Seonggeon Cho

BME PhD Proposal Presentation

Date: 2023-07-24
Time: 1PM-3PM
Location / Meeting Link: HSRB2 N257/Zoom: [https://emory.zoom.us/j/96328576662]

Committee Members:
Young-sup Yoon; Michael Davis; Hanjoong Jo; Hee Cheol Cho; Sang-Ho Lee


Title: Direct Conversion of Urine-derived Cell into Vascular Tissue-like Structure using ETV2

Abstract:
Ischemic cardiovascular diseases are the leading causes of morbidity and mortality across countries. While various medical, surgical, and interventional therapies are available, treating patients with advanced cases and multiple comorbidities remain challenging. Underlying burden of the diseases are loss of vascular supply and inability to restore vessel with endogenous mechanism. Cell therapy, as it supplies functional endothelial cells (ECs), is an attractive strategy for neovascularization. After over all failure in adult stem or progenitor cells, human pluripotent stem cell (hPSC) has emerged as a source for EC generation. Although ECs differentiated from hPSCs successfully induced vascular regeneration, differentiating volatility and tumorigenic potential remain as concerns for clinical translation. Alternatively, direct reprogramming strategy was employed that uses lineage-specific transcription factors (TFs) to generate the target cells without achieving pluripotency. ETV2, ETS TF family that binds to the promoters of key EC related genes, has emerged as a candidate pioneering factor for endothelial reprogramming. Our lab successfully generated EC from human dermal fibroblast (HDF) by transiently activating ETV2 with doxycycline (DOX)-inducible lentiviral vectors. The reprogrammed ECs (rECs) demonstrated robust neovascularization potential both in vitro and in vivo models.
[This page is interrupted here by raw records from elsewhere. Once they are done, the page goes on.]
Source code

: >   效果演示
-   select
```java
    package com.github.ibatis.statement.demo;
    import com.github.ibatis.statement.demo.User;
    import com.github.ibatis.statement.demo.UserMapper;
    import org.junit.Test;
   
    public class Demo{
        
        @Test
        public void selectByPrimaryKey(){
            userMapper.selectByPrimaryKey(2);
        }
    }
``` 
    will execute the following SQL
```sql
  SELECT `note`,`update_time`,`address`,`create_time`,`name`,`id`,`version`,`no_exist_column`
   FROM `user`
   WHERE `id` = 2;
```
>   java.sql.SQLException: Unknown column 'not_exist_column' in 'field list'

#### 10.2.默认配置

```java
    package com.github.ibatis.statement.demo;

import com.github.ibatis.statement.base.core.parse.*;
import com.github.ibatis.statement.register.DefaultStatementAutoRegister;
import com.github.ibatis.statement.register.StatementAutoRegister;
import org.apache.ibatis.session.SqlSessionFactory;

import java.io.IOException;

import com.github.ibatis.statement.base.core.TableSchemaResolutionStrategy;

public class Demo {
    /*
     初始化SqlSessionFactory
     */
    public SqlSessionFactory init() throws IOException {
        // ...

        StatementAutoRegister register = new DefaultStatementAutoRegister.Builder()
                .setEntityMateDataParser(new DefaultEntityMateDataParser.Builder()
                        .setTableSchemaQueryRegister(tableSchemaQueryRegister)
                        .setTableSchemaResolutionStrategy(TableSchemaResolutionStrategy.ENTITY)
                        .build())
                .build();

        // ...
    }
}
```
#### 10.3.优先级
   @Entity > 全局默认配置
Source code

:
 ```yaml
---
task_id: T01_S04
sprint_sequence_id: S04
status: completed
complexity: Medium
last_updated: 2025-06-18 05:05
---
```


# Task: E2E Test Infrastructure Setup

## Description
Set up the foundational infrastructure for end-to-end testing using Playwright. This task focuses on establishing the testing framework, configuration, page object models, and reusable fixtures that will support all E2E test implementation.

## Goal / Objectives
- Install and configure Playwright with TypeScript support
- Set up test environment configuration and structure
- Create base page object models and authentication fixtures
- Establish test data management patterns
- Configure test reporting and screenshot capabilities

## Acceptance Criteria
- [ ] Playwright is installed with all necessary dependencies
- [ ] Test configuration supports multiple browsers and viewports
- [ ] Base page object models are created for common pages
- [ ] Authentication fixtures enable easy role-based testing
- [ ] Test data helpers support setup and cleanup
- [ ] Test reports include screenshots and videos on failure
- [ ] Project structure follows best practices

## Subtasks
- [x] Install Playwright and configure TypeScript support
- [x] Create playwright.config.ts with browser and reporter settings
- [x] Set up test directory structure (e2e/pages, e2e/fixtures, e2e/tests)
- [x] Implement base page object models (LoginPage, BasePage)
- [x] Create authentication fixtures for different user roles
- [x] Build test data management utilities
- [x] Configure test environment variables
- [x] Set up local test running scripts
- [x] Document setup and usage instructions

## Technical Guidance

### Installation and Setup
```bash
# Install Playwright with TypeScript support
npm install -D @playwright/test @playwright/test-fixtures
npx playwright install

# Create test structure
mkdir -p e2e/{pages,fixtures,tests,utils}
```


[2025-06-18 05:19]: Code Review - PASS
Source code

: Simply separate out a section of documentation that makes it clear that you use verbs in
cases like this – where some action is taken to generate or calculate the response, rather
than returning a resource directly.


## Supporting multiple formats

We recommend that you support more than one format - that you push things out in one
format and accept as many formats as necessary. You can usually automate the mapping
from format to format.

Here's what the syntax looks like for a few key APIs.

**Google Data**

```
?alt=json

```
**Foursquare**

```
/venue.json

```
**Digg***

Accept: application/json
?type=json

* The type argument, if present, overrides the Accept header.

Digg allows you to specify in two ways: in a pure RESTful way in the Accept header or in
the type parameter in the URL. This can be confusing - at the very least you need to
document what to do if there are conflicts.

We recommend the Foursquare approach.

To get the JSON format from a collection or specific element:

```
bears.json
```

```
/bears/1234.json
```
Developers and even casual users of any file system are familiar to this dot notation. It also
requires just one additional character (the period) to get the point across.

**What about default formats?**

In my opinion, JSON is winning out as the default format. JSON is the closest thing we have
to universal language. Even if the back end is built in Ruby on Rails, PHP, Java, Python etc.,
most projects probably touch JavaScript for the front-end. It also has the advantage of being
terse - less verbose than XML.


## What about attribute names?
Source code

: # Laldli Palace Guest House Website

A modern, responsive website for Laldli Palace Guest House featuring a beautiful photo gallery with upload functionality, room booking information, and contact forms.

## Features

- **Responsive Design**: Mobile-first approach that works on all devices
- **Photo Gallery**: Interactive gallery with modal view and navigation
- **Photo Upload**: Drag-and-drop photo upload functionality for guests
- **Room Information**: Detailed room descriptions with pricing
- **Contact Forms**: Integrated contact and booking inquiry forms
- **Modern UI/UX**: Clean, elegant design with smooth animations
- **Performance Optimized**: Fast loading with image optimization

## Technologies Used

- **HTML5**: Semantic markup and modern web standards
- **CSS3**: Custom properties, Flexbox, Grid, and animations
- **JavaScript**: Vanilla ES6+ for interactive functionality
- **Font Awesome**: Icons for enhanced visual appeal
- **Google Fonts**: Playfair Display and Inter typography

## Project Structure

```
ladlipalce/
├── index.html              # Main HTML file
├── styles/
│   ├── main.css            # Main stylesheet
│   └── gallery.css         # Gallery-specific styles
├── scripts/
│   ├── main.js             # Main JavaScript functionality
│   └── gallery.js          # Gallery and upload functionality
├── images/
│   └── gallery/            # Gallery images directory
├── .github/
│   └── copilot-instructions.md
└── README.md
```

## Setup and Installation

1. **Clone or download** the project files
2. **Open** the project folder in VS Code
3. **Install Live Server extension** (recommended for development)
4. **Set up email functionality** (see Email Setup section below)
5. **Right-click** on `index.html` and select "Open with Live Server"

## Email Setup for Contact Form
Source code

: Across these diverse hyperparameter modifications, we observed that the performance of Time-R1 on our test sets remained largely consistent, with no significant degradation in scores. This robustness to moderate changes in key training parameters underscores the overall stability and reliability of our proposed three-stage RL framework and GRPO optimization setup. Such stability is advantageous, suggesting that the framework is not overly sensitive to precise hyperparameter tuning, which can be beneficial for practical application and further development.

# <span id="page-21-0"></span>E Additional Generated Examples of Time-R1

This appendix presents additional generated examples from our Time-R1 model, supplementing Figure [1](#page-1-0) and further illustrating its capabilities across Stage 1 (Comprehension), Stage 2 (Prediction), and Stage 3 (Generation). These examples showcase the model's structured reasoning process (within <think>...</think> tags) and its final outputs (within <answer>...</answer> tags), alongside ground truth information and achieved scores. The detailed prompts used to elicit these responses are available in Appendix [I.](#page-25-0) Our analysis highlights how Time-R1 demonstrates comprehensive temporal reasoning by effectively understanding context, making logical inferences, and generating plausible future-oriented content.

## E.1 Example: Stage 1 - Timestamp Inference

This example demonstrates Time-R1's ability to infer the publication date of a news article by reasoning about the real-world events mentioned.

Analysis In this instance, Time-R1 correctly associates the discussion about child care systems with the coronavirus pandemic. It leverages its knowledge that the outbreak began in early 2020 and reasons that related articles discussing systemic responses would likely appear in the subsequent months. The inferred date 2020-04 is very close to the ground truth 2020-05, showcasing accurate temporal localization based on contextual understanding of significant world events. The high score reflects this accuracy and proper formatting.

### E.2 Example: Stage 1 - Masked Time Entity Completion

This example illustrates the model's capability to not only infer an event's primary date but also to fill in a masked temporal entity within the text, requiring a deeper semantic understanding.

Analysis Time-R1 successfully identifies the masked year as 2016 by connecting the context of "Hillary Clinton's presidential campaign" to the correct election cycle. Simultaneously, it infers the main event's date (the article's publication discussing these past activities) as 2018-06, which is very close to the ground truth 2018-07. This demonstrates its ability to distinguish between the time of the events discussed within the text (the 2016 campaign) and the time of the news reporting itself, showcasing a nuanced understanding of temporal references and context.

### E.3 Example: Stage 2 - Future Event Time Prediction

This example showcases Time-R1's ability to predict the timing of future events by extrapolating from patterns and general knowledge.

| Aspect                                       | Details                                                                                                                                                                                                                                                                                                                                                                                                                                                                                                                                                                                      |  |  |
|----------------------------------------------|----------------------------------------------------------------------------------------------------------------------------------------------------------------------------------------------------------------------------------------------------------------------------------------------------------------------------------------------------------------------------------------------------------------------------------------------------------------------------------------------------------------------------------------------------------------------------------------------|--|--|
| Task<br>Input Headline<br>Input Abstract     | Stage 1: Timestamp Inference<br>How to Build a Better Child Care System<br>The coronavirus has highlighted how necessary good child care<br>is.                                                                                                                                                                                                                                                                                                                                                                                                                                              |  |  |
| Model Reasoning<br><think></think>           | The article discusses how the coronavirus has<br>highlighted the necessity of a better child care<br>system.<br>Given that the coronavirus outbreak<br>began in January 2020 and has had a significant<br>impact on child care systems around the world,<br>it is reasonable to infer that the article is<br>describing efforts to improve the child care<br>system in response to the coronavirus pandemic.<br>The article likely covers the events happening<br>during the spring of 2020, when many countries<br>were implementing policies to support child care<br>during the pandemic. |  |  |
However, low survival of transplanted cells in ischemic tissue poses a critical barrier for cell therapy. Regardless of which cell types and which ischemic models are used, low retention of transplanted cells is evident. This fact questions the advantage of using reprogrammed cells over adult cells if they function through short-term paracrine effects without durable vascular incorporation. Biomaterials and coadministration of ECs and perivascular or supportive cells have shown to enhance cell survivor. Perhaps simultaneous generation of both therapeutic cells and biosacffold would provide excellent solution for long-term survivor of therapeutic cells and sustained vessel formation. Here we demonstrate generation of tissue from human adult cells with direct reprogramming strategy. The tissue can supply both critical cells for neovascularization and ECM to enhance cell survival. Methods to generate tissue organoid have been tried with PSC derived cells, but our study is first to demonstrate generation of tissue from human adult somatic cells with single TF.